Want more on how these rankings came together? Check out the podcast Hacks & Jacks featuring myself and Joe Gallina, which also happened to be a finalist for Best Baseball Podcast of 2021 by the Fantasy Sports Writers Association (FSWA)!
- I continue to shuffle this top tier around, but again, it’s just awfully tight up there. Hard to go wrong with almost anyone as your top overall hitter.
- Mike Trout looks a lot like Mike Trout right now, even if he doesn’t run. That’s good for baseball.
- I’m not worried about Kyle Tucker. He’s a beast. If anyone is worried in your league, start making offers.
- I love what I’m seeing from Luis Robert. He’s been incredibly unlucky with batted balls and he’s still doing it all (except for batting average, but that will come).
- I just couldn’t stop moving Buxton up.
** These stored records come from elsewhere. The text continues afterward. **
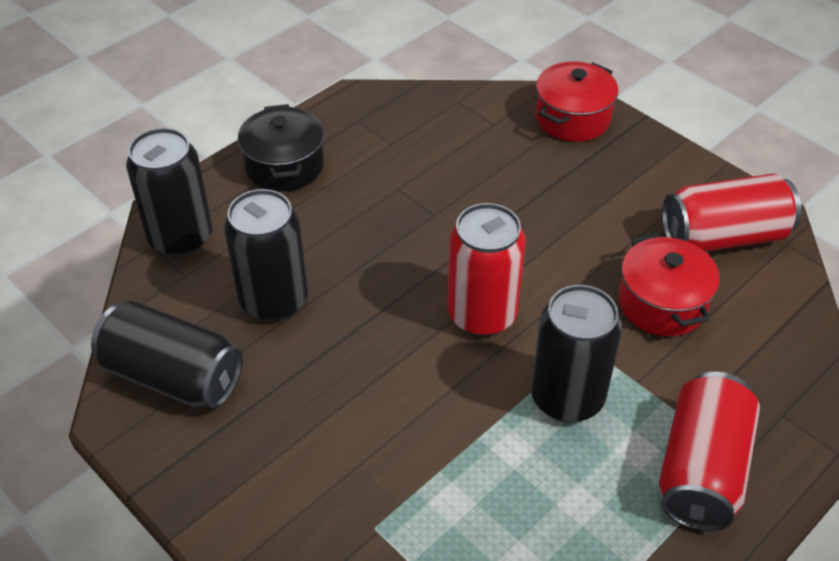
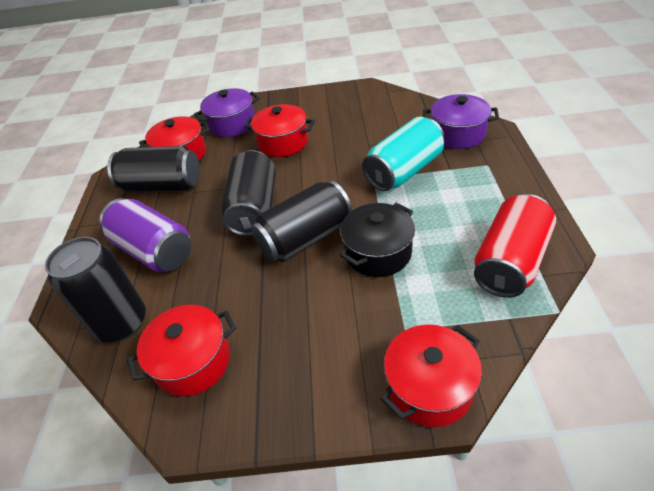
purple can: none = 0 -> [99,198,191,272] = 1
purple pot: none = 0 -> [194,88,259,137] [423,94,499,149] = 2
red can: [447,203,526,336] [659,372,760,531] [662,174,801,252] = 3 -> [474,194,556,298] = 1
red pot: [535,61,618,142] [618,233,720,336] = 2 -> [127,305,236,396] [139,116,210,161] [244,104,315,157] [381,325,482,427] = 4
turquoise can: none = 0 -> [362,117,445,191] = 1

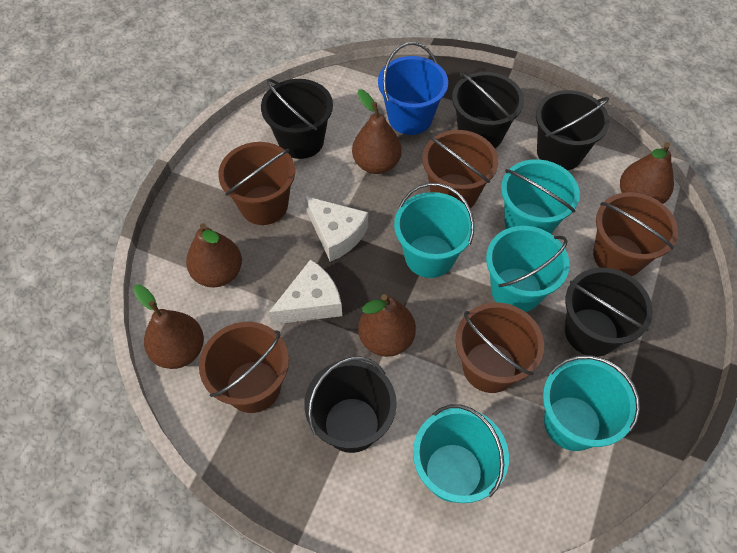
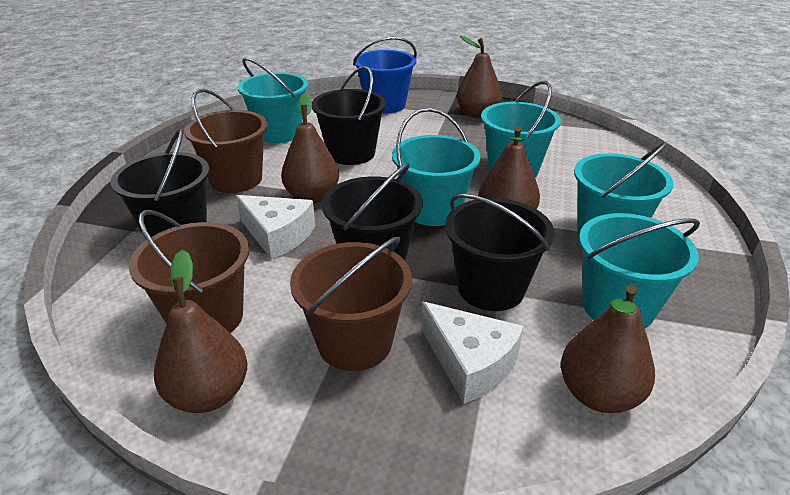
black bucket: [261,79,333,159] [304,357,397,453] [452,72,524,148] [536,90,610,170] [565,268,653,357] = 5 -> [110,129,210,237] [312,66,386,165] [322,163,423,262] [445,193,554,311] = 4
brown bucket: [199,322,289,413] [218,142,295,225] [422,130,498,208] [455,302,544,393] [593,192,678,277] = 5 -> [129,210,249,333] [184,89,267,193] [290,236,412,371] = 3

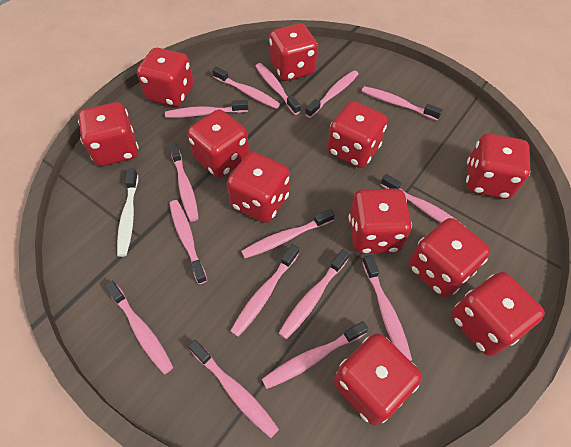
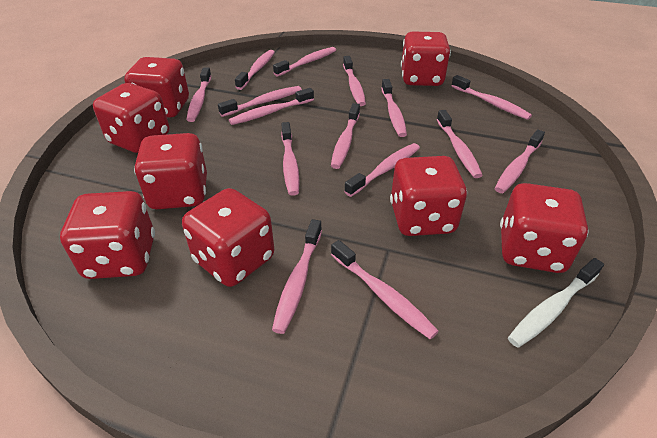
red dice: [78,102,139,166] [137,48,194,107] [187,110,249,178] [227,152,290,223] [269,23,318,81] [327,101,387,168] [334,333,422,425] [349,188,412,253] [409,218,490,297] [452,272,545,356] [466,134,530,199] = 11 -> [60,191,155,279] [93,83,169,153] [124,57,189,118] [134,133,207,209] [182,188,274,287] [390,156,467,236] [401,31,451,86] [500,183,588,273] = 8

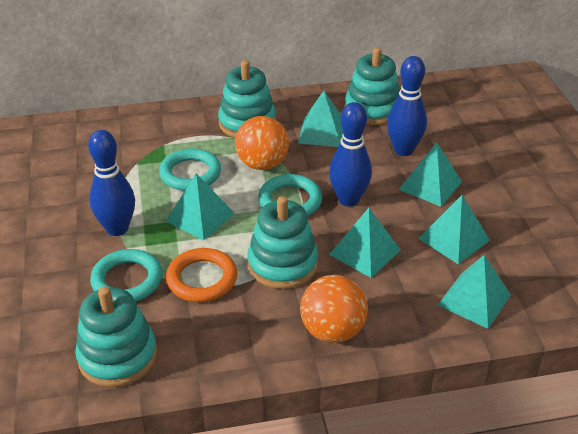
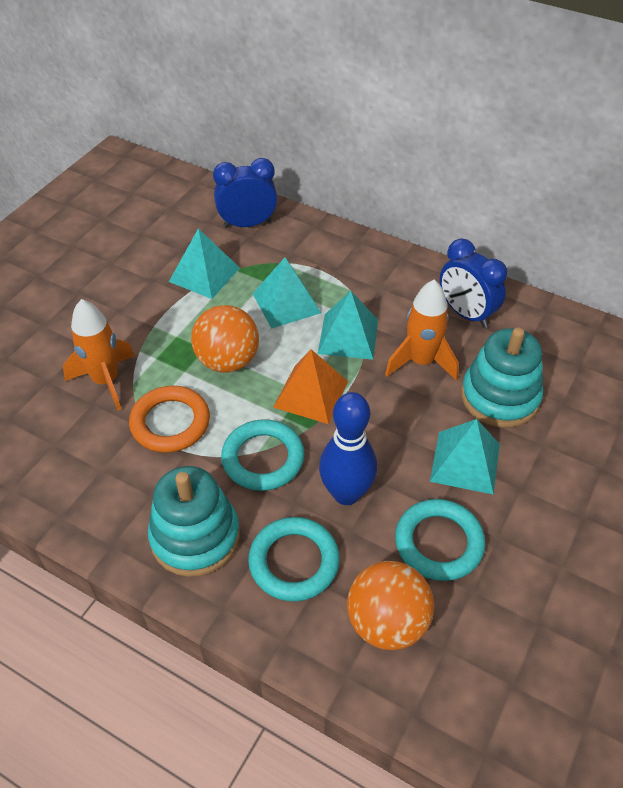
blue bowling pin: [88,130,135,236] [329,102,372,207] [387,56,427,156] = 3 -> [319,392,377,505] = 1
blue clock: none = 0 -> [213,158,277,228] [440,238,507,328] = 2
orange pyramid: none = 0 -> [273,349,348,424] = 1
orange rocket: none = 0 -> [63,299,135,411] [385,280,459,381] = 2
turquoise pyramid: [166,173,235,240] [298,91,343,147] [329,208,401,278] [398,142,462,207] [418,195,490,264] [438,255,511,329] = 6 -> [169,228,240,299] [253,258,321,328] [318,291,378,360] [430,419,500,495] = 4
turquoise stacking toy: [75,287,157,387] [218,60,276,138] [247,196,318,289] [345,47,400,125] = 4 -> [148,466,240,577] [461,328,543,428] = 2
The durability will always be a concern, but holy moley can he hit. It’s hard to remember that there was a time that he looked like a negative with the bat.
- Wander Franco can do all things. If I thought he could hit 30 home runs or steal 20 bases, he’d be even higher.
- Arenado has been lucky, sure, but he’s still hitting the ball hard and looks like a lock for yet another 30 home run, 100 RBI season. It’s amazing how consistent he has been over the years.
- And just like that, Francisco Lindor looks like a 25 home run, 15-20 stolen base shortstop. What a rollercoaster.
- OH LOOK! A bunch of slumping bats (Springer has been good, at least). While I did move many of them down from their original position, they aren’t close to the chopping block yet.
- I’m still not worried about Cedric Mullins yet. Ask me again next week.
- Seiya Suzuki might finally have been moved up enough. Maybe.
- Franmil Reyes will…eventually do something useful? He could still get to 35 home runs, but every week he’s bad he gets closer to the outside looking in.
- No, I still don’t know what to do with Cody Bellinger. I’m not sure when I will. BUT I am a lot more excited about it than I was a month ago.
- Bryan Reynolds is struggling, and he’s struggled before (see 2020) and bounced back. I’m still thinking he can be a high-level player.
- Ty France is the feature because I took way too long to buy in. He looks like a 25 home run, 100 RBI, high batting average bat with excellent plate discipline.
- Insert pun about Jazz and sweet music. He’s making it.
- DJ LeMahieu is another guy who seems to be turning it around quickly. Even if he only hits 20 home runs, there should be enough counting stats and ratios to be very worth while.
- Welcome to the list, Gio Urshela and Alec Bohm. They’ve really added a layer of hopes and dreams to a position that felt very thin on draft day. I don’t think either is a “league winner”, but they’re both very much worth taking a flyer on if you drafted Jeimer Candelario or other back-end third baseman.
- I’m sorry, Akil Baddoo, but until there are fewer strikeouts or more running, you’ll keep falling. He’s fine to drop in 10- and 12-team leagues with three outfield spots. I’d probably keep him in anything deeper. This hurts me.